*** The data Section Begins ***

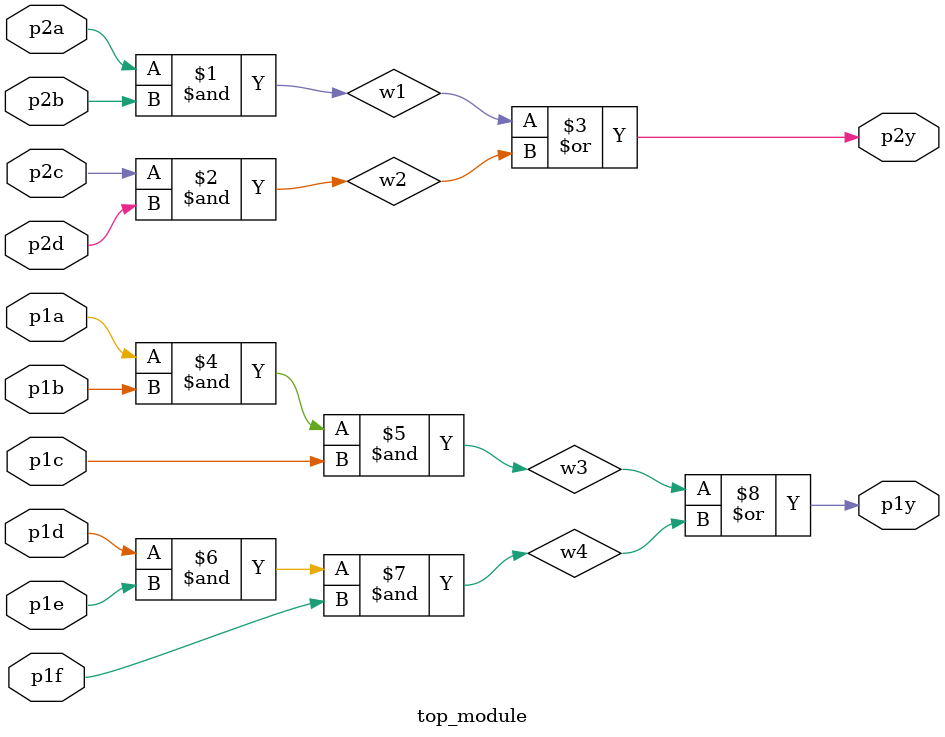
<source format=v>
module top_module ( 
    input p1a, p1b, p1c, p1d, p1e, p1f,
    output p1y,
    input p2a, p2b, p2c, p2d,
    output p2y );
    
    wire w1,w2,w3,w4;
    assign w1 = p2a & p2b;
    assign w2 = p2c & p2d;
    assign p2y = w1 | w2;
    assign w3 = p1a & p1b & p1c;
    assign w4 = p1d & p1e & p1f;
    assign p1y = w3 | w4;
    

endmodule

</source>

*** The data Section Ends ***

For each line of the entries that holds the word "input", pull that line out.

    input p1a, p1b, p1c, p1d, p1e, p1f,
    input p2a, p2b, p2c, p2d,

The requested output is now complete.